▶ [EXCERPT]
━━━━━━
As humans, we can easily identify emotions in face-to-face conversations, written text, videos, and images. But what if machines could analyze emotions in the same way, and understand the sentiments behind these facial expressions? Well, they may be able to.

Here, we will explain what sentiment analysis is and how machine learning uses it to help with emotion detection.

What is Opinion Mining (or Sentiment Analysis)?

Opinion mining, or sentiment analysis, is the field that analyzes human sentiments in various mediums of expression. It refers to the process of identifying and categorizing opinions computationally which are expressed as text, visual, or audio.

Sentiment analysis seeks to analyze a person’s attitude towards a particular thing, topic, or product. Opinion mining is one of the most popular research areas in natural language processing and the demand for this service is increasing as people are expressing more opinions on social media, blogs, review sites, forums, and more.

Sentiment analysis works by examining the six basic emotions: happy, sad, angry, surprise, fear, and disgust. It then labels these emotions as positive, negative, or neutral.

Different Types of Sentiment Analysis

Sentiment analysis applies to almost all businesses because it comes in many different forms. Let’s look at some of the most common types of sentiment analysis.

Textual Data

In an age of digital media, we are constantly surrounded by text on social media, messaging platforms, blogs, review sites, forums, and more. With textual data analysis, we can analyze the sentiment of users.

For example, if a user leaves a review for an instant coffee brand with the headline “instant cup of joy at its best,” sentiment analysis can determine that the review is positive. Negative or neutral reviews can also be classified.

Visual Data

Gone are the days of film cameras and developing pictures. Today, everyone has a smartphone and we click approximately 1.8 billion images every day. Sentiment analysis can examine these images and determine feelings, moods, and emotions fro facial expressions in the picture.

Audio Data

During a conversation, we can easily recognize a person’s emotions using tones and speech patterns. Machine learning can do the same thing by analyzing sentiments using audio data. Areas of audio data sentiment analysis include automatic speech recognition, automated customer care calls, and other audio from social media.

The Benefits of Sentiment Analysis

Sentiment analysis is important for businesses because it can be a checkup on your current customers and new leads. Your customers are people, too, and their beliefs, decisions, actions, and behaviors are all good indicators of their emotions toward your company.
━━━━━━
▶ [SOURCE MATERIAL]
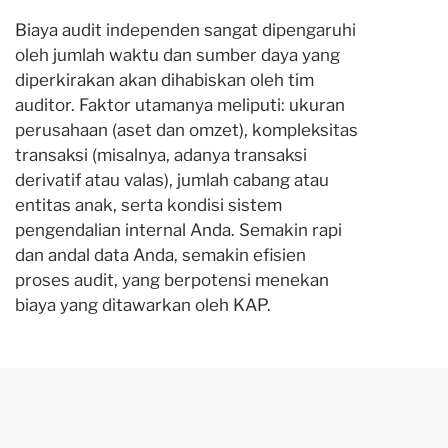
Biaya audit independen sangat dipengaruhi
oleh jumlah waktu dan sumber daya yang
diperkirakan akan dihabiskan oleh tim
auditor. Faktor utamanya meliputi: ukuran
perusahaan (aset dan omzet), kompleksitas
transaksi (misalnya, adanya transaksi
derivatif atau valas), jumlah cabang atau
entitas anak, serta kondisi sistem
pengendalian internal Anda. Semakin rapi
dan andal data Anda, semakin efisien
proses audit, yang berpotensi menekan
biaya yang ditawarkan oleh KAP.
━━━━━━
▶ [EXERCISE TASKS]
(a) Please quote the sentiment analysis article word for word, starting at "For example, if" and ending at "also be classified.".
(b) Reproduce the rows that follow the sentiment analysis article with "omzet" changed to "pendapatan" and nothing else altered. Leave the pictures out.

▶ [EXPECTED RESPONSES]
(a)
For example, if a user leaves a review for an instant coffee brand with the headline “instant cup of joy at its best,” sentiment analysis can determine that the review is positive. Negative or neutral reviews can also be classified.

(b)
Biaya audit independen sangat dipengaruhi
oleh jumlah waktu dan sumber daya yang
diperkirakan akan dihabiskan oleh tim
auditor. Faktor utamanya meliputi: ukuran
perusahaan (aset dan pendapatan), kompleksitas
transaksi (misalnya, adanya transaksi
derivatif atau valas), jumlah cabang atau
entitas anak, serta kondisi sistem
pengendalian internal Anda. Semakin rapi
dan andal data Anda, semakin efisien
proses audit, yang berpotensi menekan
biaya yang ditawarkan oleh KAP.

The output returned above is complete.